Entahlah apakah ia akan kembali bergabung dengan Wayang Orang BlogCamp Budhoyo yang digawangi Pakdhe Bagyo, pakdhe angkatnya.

22 Comments

  1. Waaah……..saluut nih sama belalang cerewet, ceritanya bagus, pasti bisa sukses nih kalo bikin cerita ditektif. Ayoo….berkarya dan buat buku, sudah keliatan nih bakat menulis dan imaginasinya oke punya. Atau sudah punya buku solo tuh diem-diem.

    Like

    1. Makasih atas kunjungan dan motivasi Bunda. Akhirnya mampir ke sini juga ya 🙂 Saya terus belajar dan belum ada apa-apanya, Bunda. Makasih doa Bunda, semoga Bunda Yati juga berjaya di kontes Pakdhe. Ikutan ga sih? 😀

      Ayo kita terbitkan buku yuk, Bun!

      Like

  2. Sedang semangat baca…. mau komen kok inet sdg lemot…
    Gagal maning gagal maning…..

    Dirimu yaaa…. kalau ga buat tulisan panjang ga puas kaliii….
    ketara banget bawelnya….

    Apik mas Rudi… aku sampek ndlongop mbacanya…. hehehehe….

    Like

    1. Nulis apa aja dibilang apik. Yang lebih apik tuh janjian di Istana trus makan siang bareng ma rendang J 🙂 Iraha Mbak?

      Like

  3. Selamat pagi sahabat, Semoga kesehatan,kesejahteraan dan kebahagiaan senantiasa tercurahkan untuk anda sekeluarga. Semoga hari ini lebih baik dari kemarin. Amiiin

    Saya sampaikan kabar gembira bahwa anda termasuk salah satu pemenang dalam Giveaway Misteri di Balik Layar.
    Silahkan menyimak pengumumannya di BlogCamp.
    Selamat dan sukses selalu.

    Salam hangat dari Surabaya

    Like

  4. (berkunjung lagi)

    Tulisan ini memang layak mendapatkan apresiasi khusus dari pembaca dan Pakde selaku penyelenggara kontes pancen, Mas.

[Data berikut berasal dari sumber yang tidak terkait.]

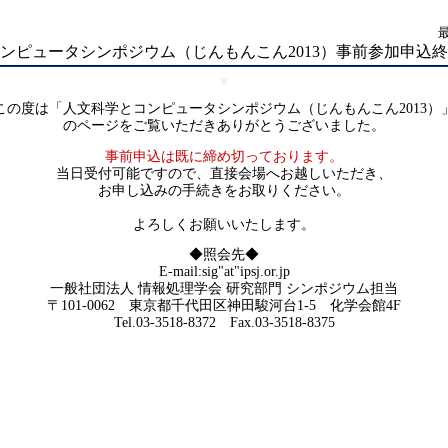
ンピュータシンポジウム（じんもんこん2013）事前参加申込
この度は「人文科学とコンピュータシンポジウム（じんもんこん2013）
のページをご覧いただきありがとうございました。
事前申込は既に締め切っております。
当日受付可能ですので、直接会場へお越しいただき、
お申し込みの手続きをお取りください。
よろしくお願いいたします。
◆照会先◆
E-mail:sig"at"ipsj.or.jp
一般社団法人 情報処理学会 研究部門 シンポジウム担当
〒101-0062 東京都千代田区神田駿河台1-5 化学会館4F
Tel.03-3518-8372 Fax.03-3518-8375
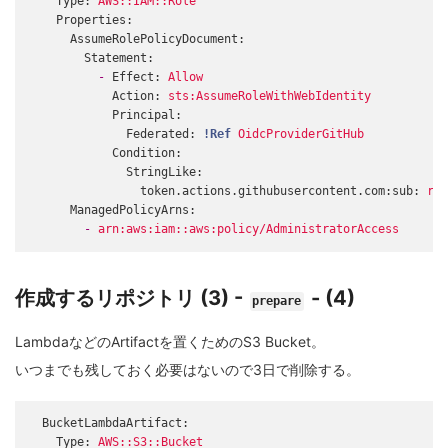
Type:
AWS::IAM::Role
Properties:
AssumeRolePolicyDocument:
Statement:
-
Effect:
Allow
Action:
sts:AssumeRoleWithWebIdentity
Principal:
Federated:
!Ref
OidcProviderGitHub
Condition:
StringLike:
token.actions.githubusercontent.com:sub:
rep
ManagedPolicyArns:
-
arn:aws:iam::aws:policy/AdministratorAccess
作成するリポジトリ (3) -
- (4)
prepare
LambdaなどのArtifactを置くためのS3 Bucket。
いつまでも残しておく必要はないので3日で削除する。
BucketLambdaArtifact:
Type:
AWS::S3::Bucket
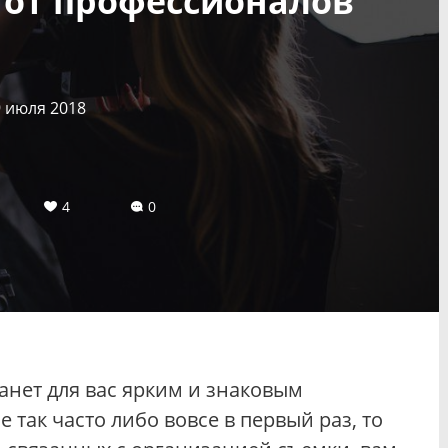
от профессионалов
9 июля 2018
4
0
анет для вас ярким и знаковым
 так часто либо вовсе в первый раз, то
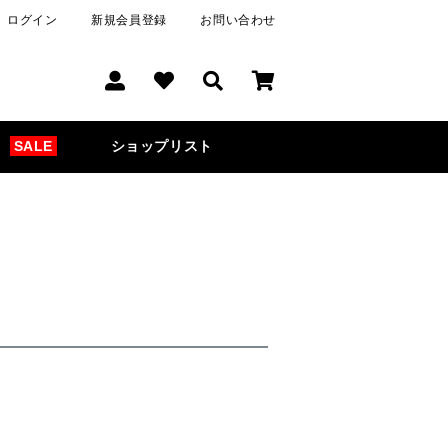
ログイン
新規会員登録
お問い合わせ
SALE
ショップリスト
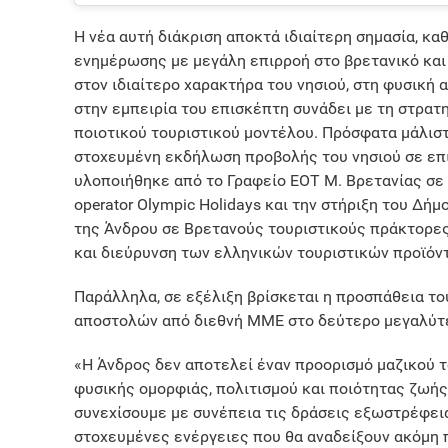
Η νέα αυτή διάκριση αποκτά ιδιαίτερη σημασία, κ
ενημέρωσης με μεγάλη επιρροή στο βρετανικό και 
στον ιδιαίτερο χαρακτήρα του νησιού, στη φυσική 
στην εμπειρία του επισκέπτη συνάδει με τη στρατ
ποιοτικού τουριστικού μοντέλου. Πρόσφατα μάλιστ
στοχευμένη εκδήλωση προβολής του νησιού σε επι
υλοποιήθηκε από το Γραφείο ΕΟΤ Μ. Βρετανίας σε 
operator Olympic Holidays και την στήριξη του Δ
της Άνδρου σε Βρετανούς τουριστικούς πράκτορες
και διεύρυνση των ελληνικών τουριστικών προϊόντ
Παράλληλα, σε εξέλιξη βρίσκεται η προσπάθεια τ
αποστολών από διεθνή ΜΜΕ στο δεύτερο μεγαλύτ
«Η Άνδρος δεν αποτελεί έναν προορισμό μαζικού τ
φυσικής ομορφιάς, πολιτισμού και ποιότητας ζωής.
συνεχίσουμε με συνέπεια τις δράσεις εξωστρέφει
στοχευμένες ενέργειες που θα αναδείξουν ακόμη π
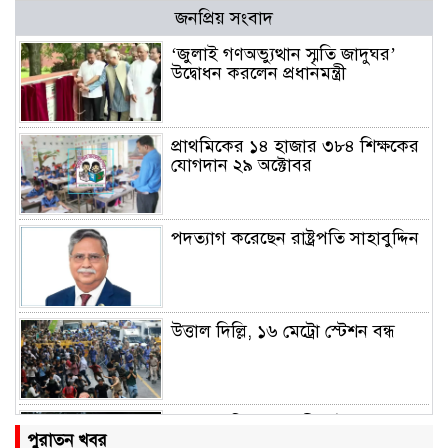
জনপ্রিয় সংবাদ
‘জুলাই গণঅভ্যুত্থান স্মৃতি জাদুঘর’
উদ্বোধন করলেন প্রধানমন্ত্রী
প্রাথমিকের ১৪ হাজার ৩৮৪ শিক্ষকের
যোগদান ২৯ অক্টোবর
পদত্যাগ করেছেন রাষ্ট্রপতি সাহাবুদ্দিন
উত্তাল দিল্লি, ১৬ মেট্রো স্টেশন বন্ধ
রাহুল ও প্রিয়াঙ্কা গান্ধী আটক
পুরাতন খবর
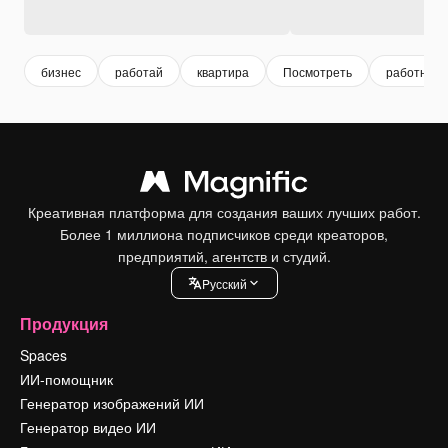
бизнес
работай
квартира
Посмотреть
работник
Креативная платформа для создания ваших лучших работ.
Более 1 миллиона подписчиков среди креаторов,
предприятий, агентств и студий.
Pусский
Продукция
Spaces
ИИ-помощник
Генератор изображений ИИ
Генератор видео ИИ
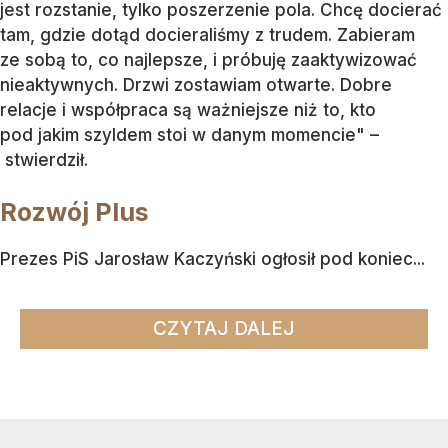
jest rozstanie, tylko poszerzenie pola. Chcę docierać
tam, gdzie dotąd docieraliśmy z trudem. Zabieram
ze sobą to, co najlepsze, i próbuję zaaktywizować
nieaktywnych. Drzwi zostawiam otwarte. Dobre
relacje i współpraca są ważniejsze niż to, kto
pod jakim szyldem stoi w danym momencie" –
stwierdził.
Rozwój Plus
Prezes PiS Jarosław Kaczyński ogłosił pod koniec...
CZYTAJ DALEJ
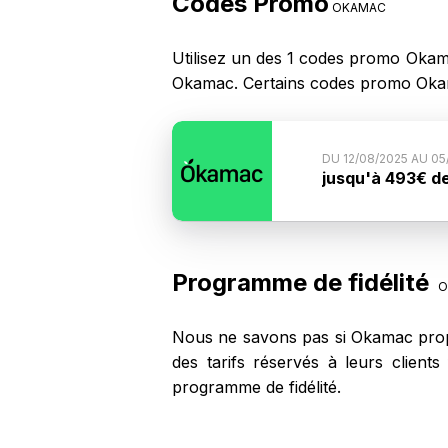
Codes Promo
OKAMAC
Utilisez un des 1 codes promo Okam
Okamac. Certains codes promo Okam
DU 12/08/2025 AU 0
jusqu'à 493€ de
profils étudiant
Conditions du c
gamme adaptée à 
tout achat d'un
Programme de fidélité
O
catalogue grâce à
octobre 2025, da
Nous ne savons pas si Okamac propo
des tarifs réservés à leurs clien
programme de fidélité.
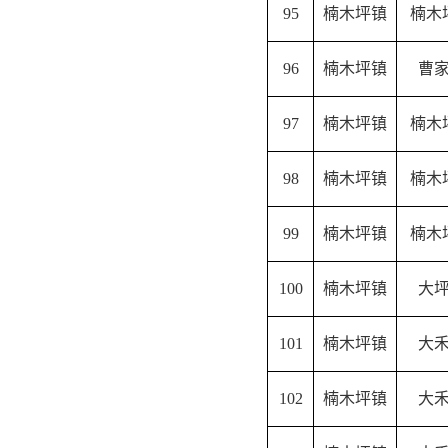
95
楠木坪镇
楠木
96
楠木坪镇
曹
97
楠木坪镇
楠木
98
楠木坪镇
楠木
99
楠木坪镇
楠木
100
楠木坪镇
大
101
楠木坪镇
大
102
楠木坪镇
大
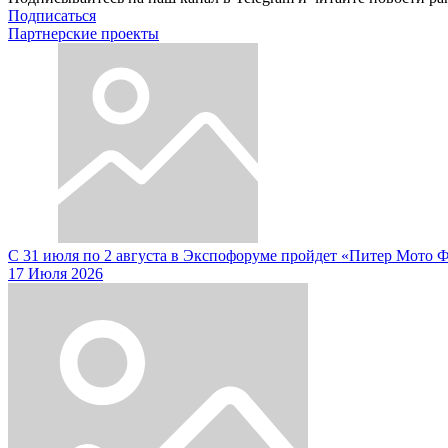
Подписаться
Партнерские проекты
С 31 июля по 2 августа в Экспофоруме пройдет «Питер Мото 
17 Июля 2026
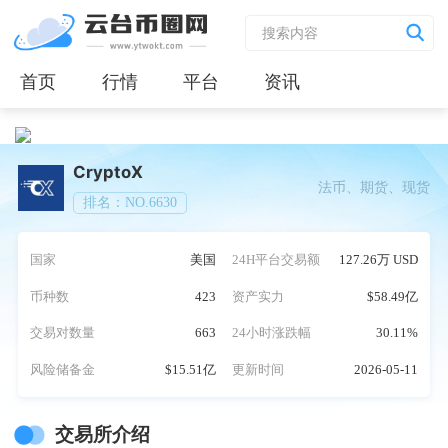
首页
行情
平台
资讯
CryptoX
法币、期货、现货
排名：NO.6630
国家
美国
24H平台交易额
127.26万 USD
币种数
423
资产实力
$58.49亿
交易对数量
663
24小时涨跌幅
30.11%
风险储备金
$15.51亿
更新时间
2026-05-11
交易所介绍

    Ohya, Mas, hadiah buku telah saya kirim tadi pagi via Pos Indonesia. Bila sudah sampe, kabar2 ya… agar tak khawatir hati ini. Makasih….

    Like

    1. Terima kasih, Mas. Saya tak sabar menunggu neh. Judulnya mbikin saya geregetan. Siap saya posting isinya di sini.